Annem elini bana uzatarak telefonumu istedi. En azından yerine 3310 vermiyordu. Hemen itiraz kotamı doldurmaya başladım. Babamsız halledemeyeceğimi biliyordum ama denemek zorundaydım.

"Telefonsuz gezemem ya! Beynim olmadan dışarıya çıkmaya benziyor. Hem başıma bir şey gelirse?" Son kozumu oldukça iyi oynamıştım fakat anneme her zaman ki gibi sökmüyordu. Bu üniversite işine benden daha fazla takmış gibiydi.
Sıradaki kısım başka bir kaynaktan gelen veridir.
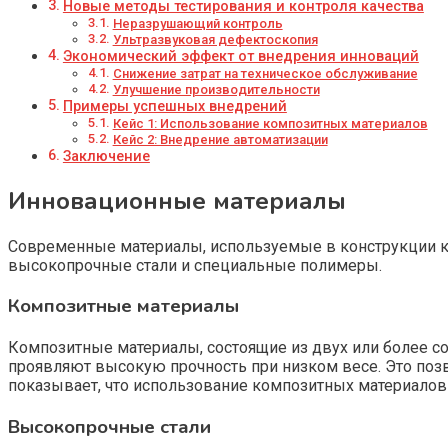
Новые методы тестирования и контроля качества
Неразрушающий контроль
Ультразвуковая дефектоскопия
Экономический эффект от внедрения инноваций
Снижение затрат на техническое обслуживание
Улучшение производительности
Примеры успешных внедрений
Кейс 1: Использование композитных материалов
Кейс 2: Внедрение автоматизации
Заключение
Инновационные материалы
Современные материалы, используемые в конструкции ка
высокопрочные стали и специальные полимеры.
Композитные материалы
Композитные материалы, состоящие из двух или более со
проявляют высокую прочность при низком весе. Это позво
показывает, что использование композитных материалов
Высокопрочные стали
"Babanın şoförüne haber ederim seni alır ve götürür," dediğinde dudak büküp ayağımı yere sertçe vurdum. Sinirlendiğim zaman kendimi yemeğe veriyordum ve masa tam önümde kuruluyken kendimi tutamayacaktım.

Annem saçlarımdan öptü ve kızgınlığımı bir nebze olsa da geçirmeyi başardı. "Her şey senin iyiliğin için," dedi ve işe gitti.

Sınava kadar stresten ölmesem iyiydi. Umarım bu maraton bana kilo kaybı olarak geri dönerdi yoksa fazladan bir iki kiloya daha vücudumda yer yoktu. Şoförün gelmesi zaman alacağından odama geri döndüm. Tabletim ve bilgisayarım bana göz kırpsa da masama oturup bir savaşçı gibi kalemi elime aldım ve ilk soruya baktım.

Tamam, ilk soruyu çözemiyor olmak normaldi. Her teste elbette zor sorular olurdu. İkinci soruda beni hayal kırıklığına uğrattığına göre başka bir derse çalışmam gerektiğine karar verdim. Sözel derslerde daha başarılı olacağıma inanıyordum. Tarih çalışmaya başladım ama o kadar sıkıcıydı ki kafamı koyup uyuyasım geldi.